---------- TEXTO DE ESTUDIO ----------

El dedo de los amores

Si alguna vez el euskera ha marginado a alguien, si lo ha ofendido en lo íntimo de su ser, ese es el dedo anular de nuestras manos. Lo demás son cuentos.

Y lo digo con pleno convencimiento porque, salvo cuando ha necesitado ponerse el traje lingüístico de gala y lo hemos llamado hatz eraztunekoa o eraztun-hatza –‘dedo del anillo’, similar al dedo anular del castellano–, en el día a día, en la intimidad de la familia, en el interior de las cuatro paredes del caserío, cuando sabíamos que nadie nos escuchaba, lo hemos denominado hatz nagia, es decir, el ‘dedo vago, perezoso’, la oveja negra desheredada en esa familia de cinco vástagos. Porque el dedo anular siempre ha sido desdeñado por interpretarse que no sirve apenas para nada.

LA VENA DIRECTA AL CORAZÓN. Otra concepción menos bárbara y sublime que la nuestra fue la que nos ofrecieron desde la clásica Grecia. Allí, observando las disecciones que hacían de los cadáveres humanos, creyeron ver una pequeña venilla que, partiendo de ese dedo, iba directa hasta el corazón.

Es más, el resto de conductos sanguíneos que accedían hasta la parte externa de nuestro cuerpo lo hacían siempre a través de ramificaciones capilares. Todas excepto aquella fina línea excepcional que partía de nuestro perezoso dedo: la única que unía sin interferencias el mundo de las sensaciones al órgano central de nuestras emociones. Y no lo digo yo, sino que ya lo publicó el romano Aulo Gelio en el siglo II:

«…al cortar y abrir los cuerpos humanos […] se descubrió un nervio muy fino solo desde este dedo del que estamos hablando, que se dirigía y llegaba al corazón del hombre; […] ese dedo que parecía estar ligado y como conectado con la fuerza principal del corazón»

Antiguo dibujo para mostrar la vena amoris, la única vía directa desde el dedo anular hasta el corazón

 

VENA AMORIS. De ahí que pronto interpretasen que era por ahí por donde nos entraba el mal del enamoramiento. Y la bautizaron nada menos que como vena amoris, ‘la vena del amor’.

---------- ÍTEMS PROPORCIONADOS ----------

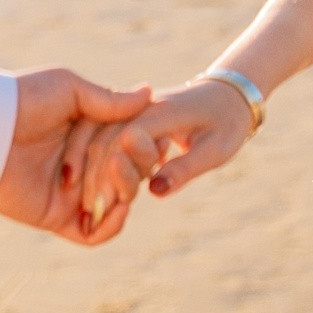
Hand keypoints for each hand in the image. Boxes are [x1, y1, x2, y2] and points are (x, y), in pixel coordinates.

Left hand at [0, 67, 152, 244]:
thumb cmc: (24, 100)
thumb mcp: (69, 89)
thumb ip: (108, 100)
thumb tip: (149, 94)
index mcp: (89, 133)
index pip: (132, 145)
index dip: (146, 144)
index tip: (154, 138)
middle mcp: (85, 164)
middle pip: (130, 175)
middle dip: (135, 168)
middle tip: (124, 157)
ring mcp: (73, 194)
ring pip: (117, 203)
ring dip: (124, 192)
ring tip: (115, 175)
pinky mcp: (58, 218)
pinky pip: (94, 236)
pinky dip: (110, 226)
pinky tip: (116, 209)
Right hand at [86, 74, 263, 217]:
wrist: (226, 94)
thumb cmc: (226, 124)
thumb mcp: (215, 149)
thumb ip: (185, 168)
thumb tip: (155, 191)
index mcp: (161, 112)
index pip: (124, 141)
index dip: (110, 175)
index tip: (102, 208)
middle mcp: (140, 107)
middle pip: (103, 141)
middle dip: (93, 180)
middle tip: (87, 217)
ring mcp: (131, 110)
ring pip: (96, 138)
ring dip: (86, 171)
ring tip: (86, 208)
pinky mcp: (127, 117)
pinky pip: (101, 136)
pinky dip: (91, 162)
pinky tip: (89, 190)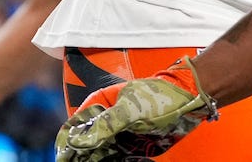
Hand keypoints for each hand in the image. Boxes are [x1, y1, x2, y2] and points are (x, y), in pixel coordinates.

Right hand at [55, 57, 217, 161]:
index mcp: (99, 104)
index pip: (73, 126)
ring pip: (96, 156)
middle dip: (77, 158)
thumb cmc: (159, 95)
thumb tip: (80, 140)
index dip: (66, 143)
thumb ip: (106, 123)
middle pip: (82, 145)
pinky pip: (113, 160)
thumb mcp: (131, 108)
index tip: (64, 158)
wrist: (187, 101)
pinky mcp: (128, 148)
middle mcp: (104, 122)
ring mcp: (116, 136)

----------

• PROBLEMA A RESOLVER: Indica qué nombre recibió, según el texto sobre el dedo anular, la vena que se creía que iba desde ese dedo hasta el corazón.

• RESPUESTA: Recibió el nombre de vena amoris, ‘la vena del amor’.